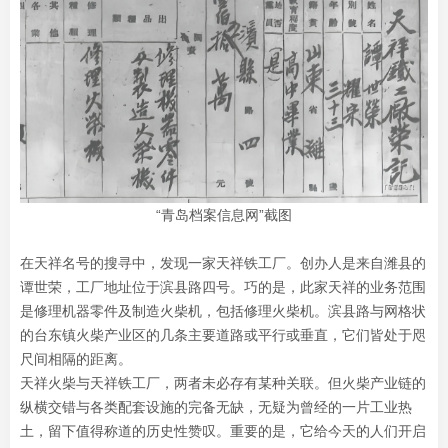
“青岛档案信息网”截图
在天祥名号的搜寻中，发现一家天祥铁工厂。创办人是来自潍县的
谭世荣，工厂地址位于滨县路四号。巧的是，此家天祥的业务范围
是修理机器零件及制造火柴机，包括修理火柴机。滨县路与网格状
的台东镇火柴产业区的几条主要道路或平行或垂直，它们皆处于咫
尺间相隔的距离。
天祥火柴与天祥铁工厂，两者未必存有某种关联。但火柴产业链的
纵横交错与各类配套设施的完备无缺，无疑为曾经的一片工业热
土，留下值得称道的历史性赞叹。重要的是，它给今天的人们开启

--*--

Assignment -
After finding the line that contains "纵横交错与各类配套设施的完备无缺，无疑为曾经的一片工业热" in the records above, copy that line and each one after it exactly, through the final line.

Response to the task -
纵横交错与各类配套设施的完备无缺，无疑为曾经的一片工业热
土，留下值得称道的历史性赞叹。重要的是，它给今天的人们开启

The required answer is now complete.